Childcare harder to find in suburban Calgary: report

Trying to find childcare in Calgary can be a challenge and a new report from the Canadian Centre for Policy Alternatives shows where in the city it’s the hardest.

Calgary has a coverage rate of just 37 per cent, which is slightly lower than Toronto and roughly half of what parents in large Quebec cities experience.

More than half of the children under the age of five in Calgary live in a community where there are more than three children competing for one space.

Coverage rates are high downtown, then fall substantially when reaching the suburbs.
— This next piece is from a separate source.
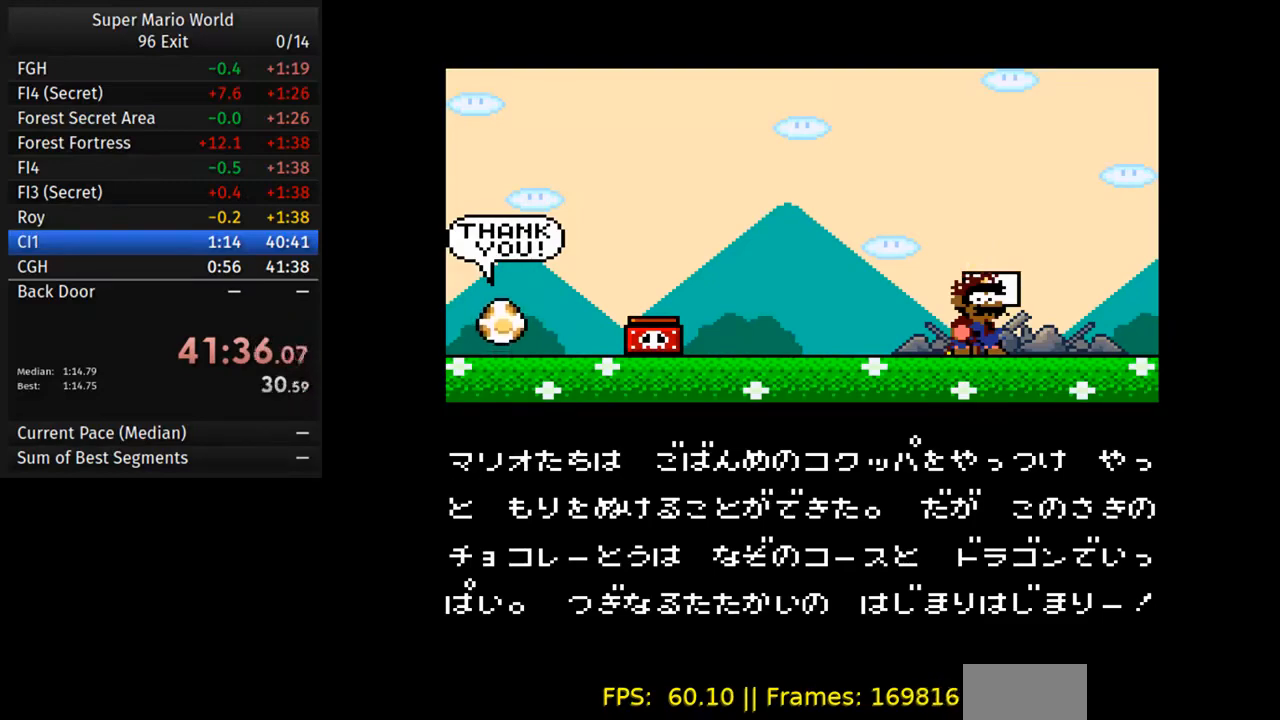
{"buttons": ["A"], "events": [[217, "A", "down"], [367, "A", "up"], [433, "A", "down"]]}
It’s high in the city’s southeast and in postal codes along the Bow River, but much lower in the northern and southwest sections.

The higher coverage starts in the north near the University of Calgary and follows the Bow through the city centre, veers south following the Elbow River through Mission and Elbow Park, then back over to the Highfield and Lynwood areas.

Neighbourhoods in the southwest, including Lakeview, Braeside, Willow Park and Lake Bonavista, have somewhat lower coverage rates of around 50 per cent.

But areas like Cranston and Mackenzie Lake in the southeast have coverage rates of at or below 20 per cent despite large numbers of young children living there.

It’s a similar situation for much of the northern part of the city, where coverage rates of 20 per cent stretch from Tuscany through Saddle Ridge.

At 36 per cent, Alberta as a whole has slightly lower child care coverage than British Columbia.

Rural Alberta fares even worse with a coverage rate of 24 per cent, a little more than half the coverage parents would find in Calgary and Edmonton.